Hace 2.600 años otro profeta hizo la siguiente descripción de «los días de la preparación del Señor», poco antes de que regrese. «El carro flamea como fuego de antorchas; el día que se prepare […]. Los carros se precipitan a las plazas, con estruendo ruedan por las calles; su aspecto es como el de antorchas encendidas, corren como relámpagos» (Nahum 2:3,4). Ningún carro de caballos ha corrido jamás como un relámpago. ¿Podría tratarse de una visión de nuestras modernas carreteras, llenas de vehículos con los faros encendidos? Sin duda que encajan con la descripción. Si es así, nuestras congestionadas carreteras son una indicación más de que el Señor ha de regresar pronto.

¡Y con qué furia corren! Desde la invención del automotor hace más de un siglo, se estima que han muerto unos 30 millones de personas en accidentes de tránsito.

Actualmente, los accidentes de tránsito —principal causa de muerte por lesiones y décima causa de todas las muertes que se producen en el mundo— representan una importante proporción de los gastos que asumen los servicios de salud de todo el orbe. Se calcula que cada año mueren 1.200.000 personas en accidentes viales, y otros 50 millones sufren lesiones67.

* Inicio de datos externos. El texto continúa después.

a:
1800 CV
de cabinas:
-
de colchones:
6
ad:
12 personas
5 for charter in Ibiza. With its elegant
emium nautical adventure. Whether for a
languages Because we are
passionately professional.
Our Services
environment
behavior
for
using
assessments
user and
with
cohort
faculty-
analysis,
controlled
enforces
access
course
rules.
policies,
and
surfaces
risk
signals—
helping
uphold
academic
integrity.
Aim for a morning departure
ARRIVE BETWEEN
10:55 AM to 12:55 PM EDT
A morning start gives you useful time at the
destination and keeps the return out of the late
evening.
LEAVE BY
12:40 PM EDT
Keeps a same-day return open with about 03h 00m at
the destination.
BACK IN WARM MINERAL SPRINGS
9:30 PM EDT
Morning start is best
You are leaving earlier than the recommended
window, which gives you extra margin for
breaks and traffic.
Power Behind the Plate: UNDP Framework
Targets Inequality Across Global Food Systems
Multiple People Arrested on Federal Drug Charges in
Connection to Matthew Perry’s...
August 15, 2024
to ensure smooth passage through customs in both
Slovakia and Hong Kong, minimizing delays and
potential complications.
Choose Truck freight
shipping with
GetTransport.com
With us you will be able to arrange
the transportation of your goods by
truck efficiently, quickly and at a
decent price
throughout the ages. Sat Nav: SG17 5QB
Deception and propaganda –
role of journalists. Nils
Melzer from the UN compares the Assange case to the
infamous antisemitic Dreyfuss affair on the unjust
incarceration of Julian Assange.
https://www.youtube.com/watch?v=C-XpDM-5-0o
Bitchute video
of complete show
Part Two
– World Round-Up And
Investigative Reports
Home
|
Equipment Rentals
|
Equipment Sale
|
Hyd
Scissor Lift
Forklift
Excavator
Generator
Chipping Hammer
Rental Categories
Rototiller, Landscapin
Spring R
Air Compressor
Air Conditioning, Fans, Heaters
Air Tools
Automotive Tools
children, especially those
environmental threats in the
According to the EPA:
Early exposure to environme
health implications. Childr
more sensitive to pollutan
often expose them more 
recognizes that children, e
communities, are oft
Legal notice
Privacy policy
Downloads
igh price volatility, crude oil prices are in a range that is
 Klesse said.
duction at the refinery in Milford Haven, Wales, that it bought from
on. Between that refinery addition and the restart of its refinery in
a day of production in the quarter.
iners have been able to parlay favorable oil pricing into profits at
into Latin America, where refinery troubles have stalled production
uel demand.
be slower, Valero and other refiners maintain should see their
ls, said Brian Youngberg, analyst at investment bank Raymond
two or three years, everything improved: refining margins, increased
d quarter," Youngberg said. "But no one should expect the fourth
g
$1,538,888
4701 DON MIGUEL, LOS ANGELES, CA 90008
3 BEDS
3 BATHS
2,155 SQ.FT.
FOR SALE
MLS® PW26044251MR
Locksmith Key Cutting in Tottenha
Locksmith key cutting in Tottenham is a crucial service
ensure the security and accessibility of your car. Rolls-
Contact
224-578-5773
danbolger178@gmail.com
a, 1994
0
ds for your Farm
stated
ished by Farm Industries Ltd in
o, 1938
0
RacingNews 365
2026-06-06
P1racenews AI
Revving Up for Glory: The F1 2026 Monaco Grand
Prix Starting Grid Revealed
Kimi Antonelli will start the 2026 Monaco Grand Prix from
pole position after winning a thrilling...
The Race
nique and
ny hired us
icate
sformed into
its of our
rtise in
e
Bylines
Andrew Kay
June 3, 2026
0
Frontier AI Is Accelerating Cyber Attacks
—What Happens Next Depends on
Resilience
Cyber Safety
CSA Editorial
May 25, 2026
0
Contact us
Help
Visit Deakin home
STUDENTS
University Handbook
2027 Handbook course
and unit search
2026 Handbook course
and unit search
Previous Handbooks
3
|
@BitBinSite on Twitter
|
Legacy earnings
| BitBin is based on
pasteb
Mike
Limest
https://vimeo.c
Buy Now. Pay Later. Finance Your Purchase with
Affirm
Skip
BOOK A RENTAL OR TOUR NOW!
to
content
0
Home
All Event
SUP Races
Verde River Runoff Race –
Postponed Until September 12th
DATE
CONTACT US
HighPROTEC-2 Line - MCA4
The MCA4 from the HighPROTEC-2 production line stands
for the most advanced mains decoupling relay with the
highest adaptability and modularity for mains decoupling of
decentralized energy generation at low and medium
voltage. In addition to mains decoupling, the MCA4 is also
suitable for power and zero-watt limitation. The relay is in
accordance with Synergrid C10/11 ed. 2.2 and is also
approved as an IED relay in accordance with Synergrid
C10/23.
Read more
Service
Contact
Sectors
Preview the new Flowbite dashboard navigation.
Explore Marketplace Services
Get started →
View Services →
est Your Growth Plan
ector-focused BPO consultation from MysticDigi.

La insaciable sed de viajar

El número de personas que viaja hoy en día no tiene precedentes. En 1990, John Naisbitt subrayó que el sector económico más importante hoy en día es precisamente el que permite al usuario «correr de aquí para allá»:

Los viajes y el turismo constituyen la actividad comercial más vigorosa del mundo. Junto con la informática y las telecomunicaciones, serán una de las tres superindustrias que impulsarán la economía mundial durante el siglo XXI68.

Luego de la caída que experimentó el sector a raíz de los atentados del 11 de septiembre, se temió que no se recuperaría. Sin embargo, la industria del turismo no tenía por qué preocuparse.

En el año 2006 el turismo mundial superó todas las marcas anteriores, a pesar del temor al terrorismo, la gripe aviar y el incremento del precio del petróleo. Ese año se registraron un total de 842 millones de arribos de turistas internacionales, lo que supone un aumento del 4,5 por ciento, anunció la Organización Mundial del Turismo, con sede en Madrid, citando datos preliminares. Este incremento fue precedido por un salto del 5,5 por ciento en 200569.

Según el Consejo Internacional de Aeropuertos, con sede en Ginebra, en 2010 hubo 5.040 millones de pasajeros que utilizaron los servicios de todos los aeropuertos del mundo, lo que equivale a tres cuartos de la población mundial70.

Se estima que en 2007 los viajes y el turismo internacional generarán más de 7 billones de dólares, cifra que se incrementará a más de 13 billones la próxima década. Representa el 10,4% del PIB mundial y genera más de 230 millones de empleos. Se calcula que crecerá a razón de más de 4,3% anual en los próximos diez años71.

Las distancias que recorren modernamente cientos de millones de seres humanos y la velocidad y frecuencia con que se desplazan no tienen paralelo en la Historia. Es indudable que «muchos corren de aquí para allá», tal como predijo Dios que sería en el Tiempo del Fin.